**Written task**
Repeat all the data exactly, and where a record holds a picture, leave that picture out.

**Data section**

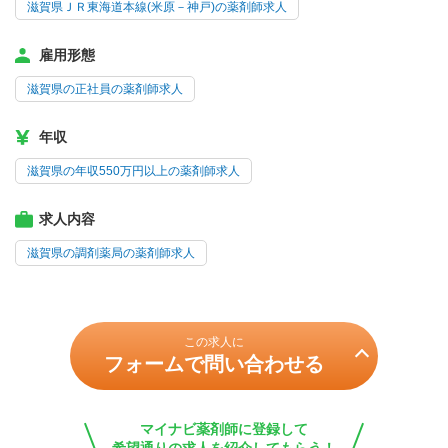
滋賀県ＪＲ東海道本線(米原－神戸)の薬剤師求人
雇用形態
滋賀県の正社員の薬剤師求人
年収
滋賀県の年収550万円以上の薬剤師求人
求人内容
滋賀県の調剤薬局の薬剤師求人
この求人に
フォームで問い合わせる
マイナビ薬剤師に登録して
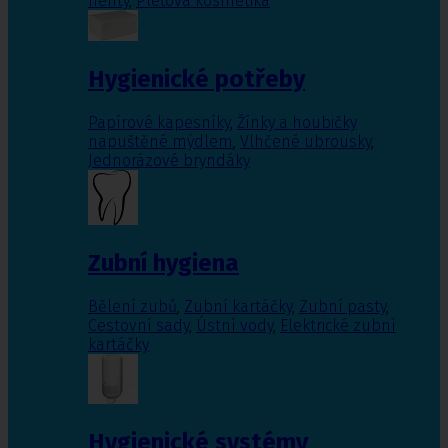
nehty
,
Pleťová kosmetika
Hygienické potřeby
Papírové kapesníky
,
Žínky a houbičky
napuštěné mýdlem
,
Vlhčené ubrousky
,
Jednorázové bryndáky
Zubní hygiena
Bělení zubů
,
Zubní kartáčky
,
Zubní pasty
,
Cestovní sady
,
Ústní vody
,
Elektrické zubní
kartáčky
Hygienické systémy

**Task response**
滋賀県ＪＲ東海道本線(米原－神戸)の薬剤師求人
雇用形態
滋賀県の正社員の薬剤師求人
年収
滋賀県の年収550万円以上の薬剤師求人
求人内容
滋賀県の調剤薬局の薬剤師求人
この求人に
フォームで問い合わせる
マイナビ薬剤師に登録して
nehty
,
Pleťová kosmetika
Hygienické potřeby
Papírové kapesníky
,
Žínky a houbičky
napuštěné mýdlem
,
Vlhčené ubrousky
,
Jednorázové bryndáky
Zubní hygiena
Bělení zubů
,
Zubní kartáčky
,
Zubní pasty
,
Cestovní sady
,
Ústní vody
,
Elektrické zubní
kartáčky
Hygienické systémy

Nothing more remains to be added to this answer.